Scene images with camera geometry data:
★ ★ ★ ★ ★
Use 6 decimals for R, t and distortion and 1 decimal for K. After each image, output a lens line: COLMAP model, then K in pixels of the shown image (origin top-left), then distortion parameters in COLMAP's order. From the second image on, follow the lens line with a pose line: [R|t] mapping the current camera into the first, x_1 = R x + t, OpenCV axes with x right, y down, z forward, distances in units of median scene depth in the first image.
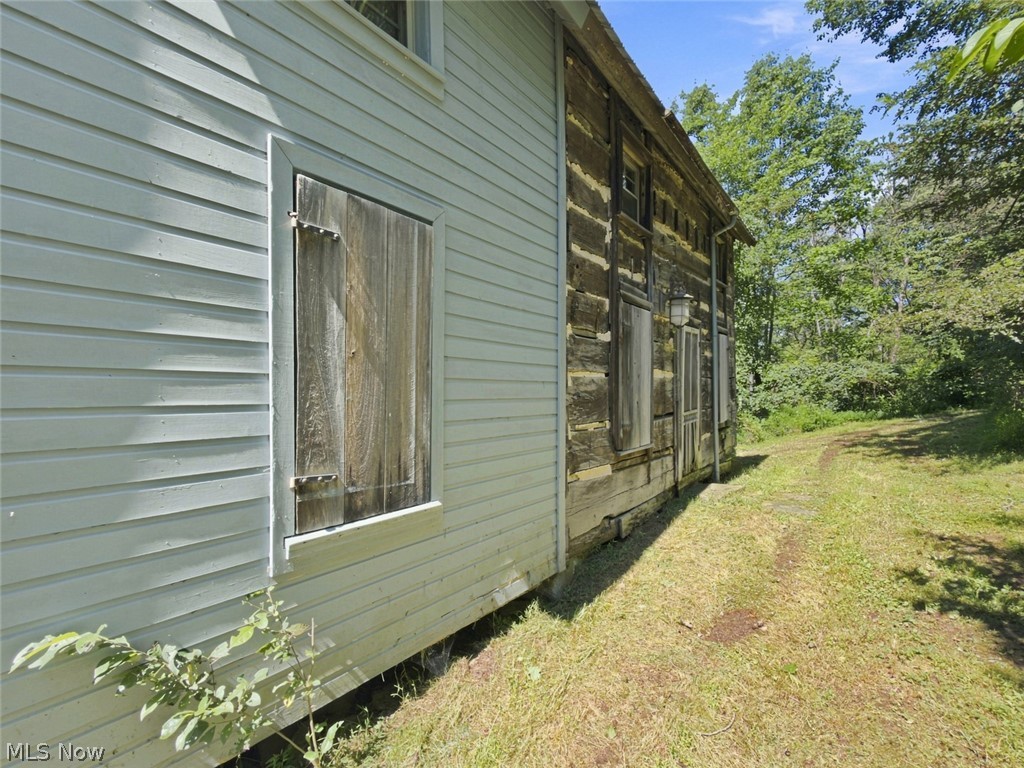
lens RADIAL K [[427.0, 0, 510.6], [0, 427.0, 399.8], [0, 0, 1]] dist [-0.001129, 0.000010]
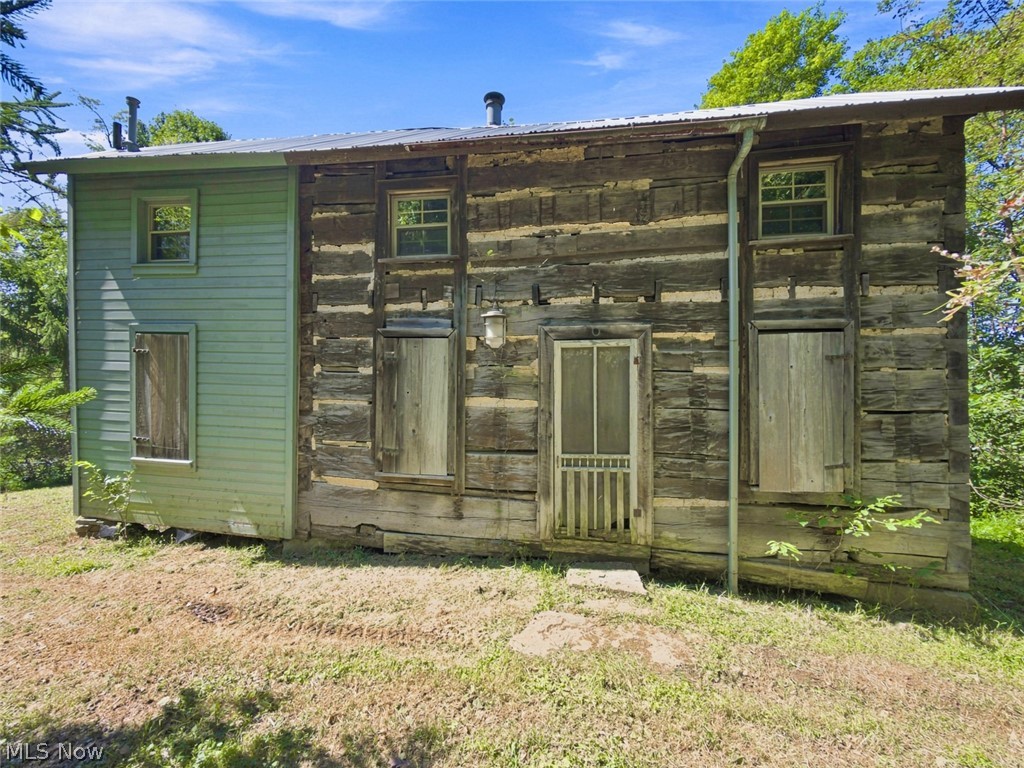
lens RADIAL K [[412.2, 0, 511.1], [0, 412.2, 369.9], [0, 0, 1]] dist [-0.000851, -0.000135]
pose [[0.508699, 0.021184, -0.860684, 1.535367], [-0.040486, 0.999180, 0.000663, -0.181487], [0.859992, 0.034508, 0.509140, 0.836920]]
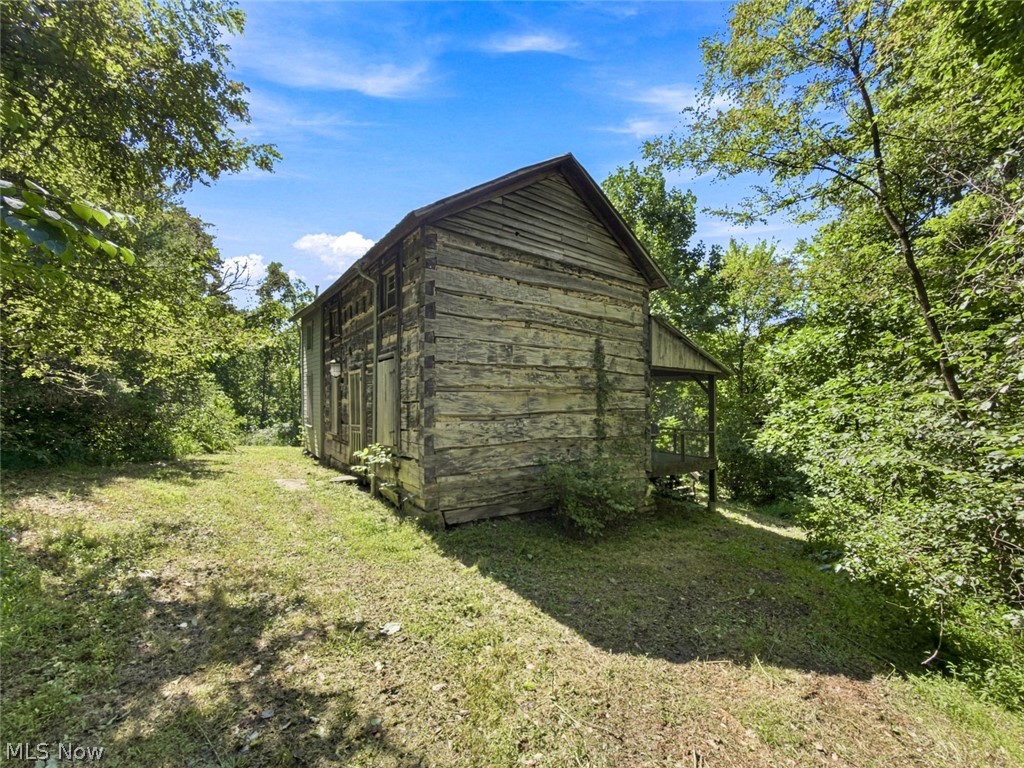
lens RADIAL K [[406.6, 0, 512.0], [0, 406.6, 384.0], [0, 0, 1]] dist [-0.000885, -0.000045]
pose [[-0.234236, -0.011490, -0.972112, 2.742804], [-0.013768, 0.999869, -0.008501, -0.184564], [0.972082, 0.011393, -0.234364, 3.018012]]
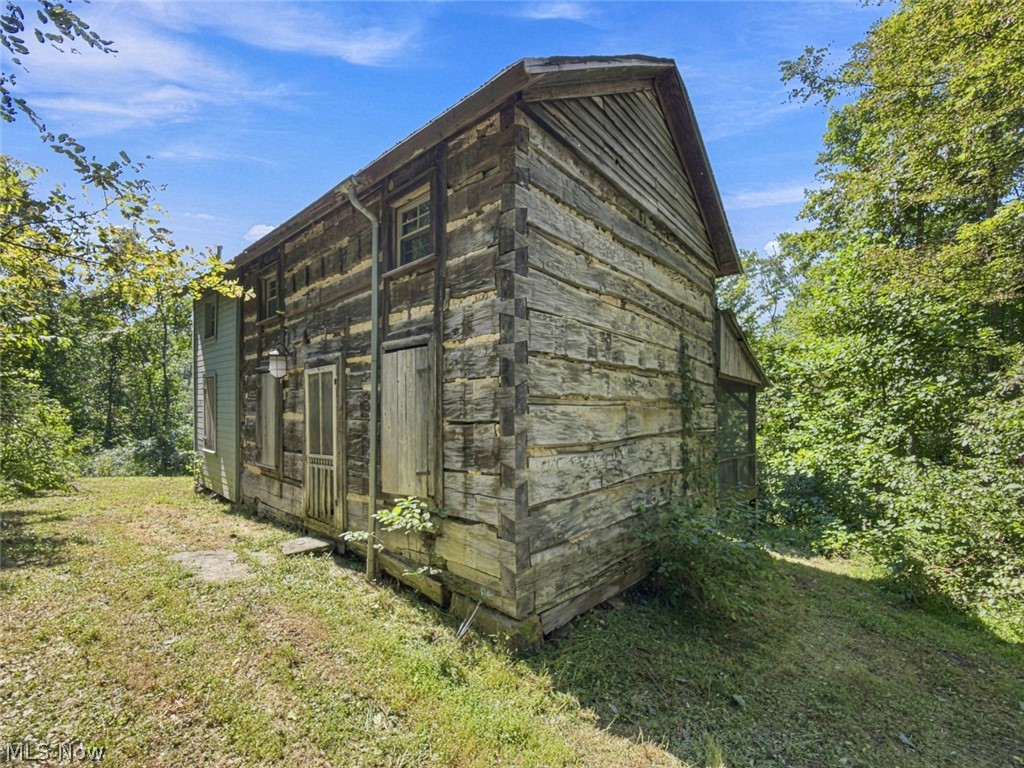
lens RADIAL K [[427.0, 0, 510.6], [0, 427.0, 399.8], [0, 0, 1]] dist [-0.001129, 0.000010]
pose [[-0.020516, -0.001018, -0.999789, 2.191460], [-0.026903, 0.999638, -0.000466, -0.173413], [0.999427, 0.026888, -0.020536, 2.305806]]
★ ★ ★ ★ ★
**TO DO:** Extract the text of all the records above verbatim, excluding pictures.

**ANSWER SPACE:**
Use 6 decimals for R, t and distortion and 1 decimal for K. After each image, output a lens line: COLMAP model, then K in pixels of the shown image (origin top-left), then distortion parameters in COLMAP's order. From the second image on, follow the lens line with a pose line: [R|t] mapping the current camera into the first, x_1 = R x + t, OpenCV axes with x right, y down, z forward, distances in units of median scene depth in the first image.
lens RADIAL K [[427.0, 0, 510.6], [0, 427.0, 399.8], [0, 0, 1]] dist [-0.001129, 0.000010]
lens RADIAL K [[412.2, 0, 511.1], [0, 412.2, 369.9], [0, 0, 1]] dist [-0.000851, -0.000135]
pose [[0.508699, 0.021184, -0.860684, 1.535367], [-0.040486, 0.999180, 0.000663, -0.181487], [0.859992, 0.034508, 0.509140, 0.836920]]
lens RADIAL K [[406.6, 0, 512.0], [0, 406.6, 384.0], [0, 0, 1]] dist [-0.000885, -0.000045]
pose [[-0.234236, -0.011490, -0.972112, 2.742804], [-0.013768, 0.999869, -0.008501, -0.184564], [0.972082, 0.011393, -0.234364, 3.018012]]
lens RADIAL K [[427.0, 0, 510.6], [0, 427.0, 399.8], [0, 0, 1]] dist [-0.001129, 0.000010]
pose [[-0.020516, -0.001018, -0.999789, 2.191460], [-0.026903, 0.999638, -0.000466, -0.173413], [0.999427, 0.026888, -0.020536, 2.305806]]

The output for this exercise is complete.